Does the Tenancy Deposit Protection scheme apply to a company let deposit?+
No. The statutory TDP scheme (DPS, TDS, MyDeposits) applies only to assured shorthold tenancies. A company let deposit does not need to be protected in a government-approved scheme. There is also no 5-week cap — the Tenant Fees Act 2019 cap applies only to ASTs. The deposit is held and returned under the contractual terms of the tenancy agreement.
What right-to-rent checks are required for a company let?+
The company itself is not subject to right-to-rent checks. However, individual employees or nominees who occupy the property as their home must hold the right to rent. The corporate tenancy agreement should require the corporate tenant to carry out right-to-rent checks on all occupiers before they move in and to provide evidence to the landlord on request. Failure by the individual occupiers to hold the right to rent can expose the landlord to a civil penalty.
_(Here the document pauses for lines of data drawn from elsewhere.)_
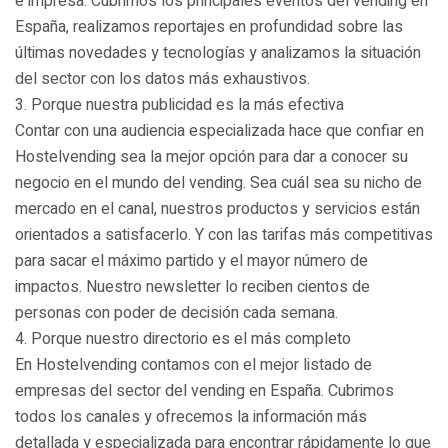
e impresa. Cubrimos los principales eventos del vending en
España, realizamos reportajes en profundidad sobre las
últimas novedades y tecnologías y analizamos la situación
del sector con los datos más exhaustivos.
3. Porque nuestra publicidad es la más efectiva
Contar con una audiencia especializada hace que confiar en
Hostelvending sea la mejor opción para dar a conocer su
negocio en el mundo del vending. Sea cuál sea su nicho de
mercado en el canal, nuestros productos y servicios están
orientados a satisfacerlo. Y con las tarifas más competitivas
para sacar el máximo partido y el mayor número de
impactos. Nuestro newsletter lo reciben cientos de
personas con poder de decisión cada semana.
4. Porque nuestro directorio es el más completo
En Hostelvending contamos con el mejor listado de
empresas del sector del vending en España. Cubrimos
todos los canales y ofrecemos la información más
detallada y especializada para encontrar rápidamente lo que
Do I need a director's personal guarantee in a company let?+
For company lets with small or newly incorporated company tenants, a director's personal guarantee is strongly advisable. If the company enters administration or liquidation with rent unpaid, the landlord is an unsecured creditor — typically recovering very little in insolvency. A director's personal guarantee creates a direct contractual claim against the individual director who signed the guarantee. For large institutional tenants (NHS trusts, local authorities, PLCs), a parent company guarantee may be appropriate instead.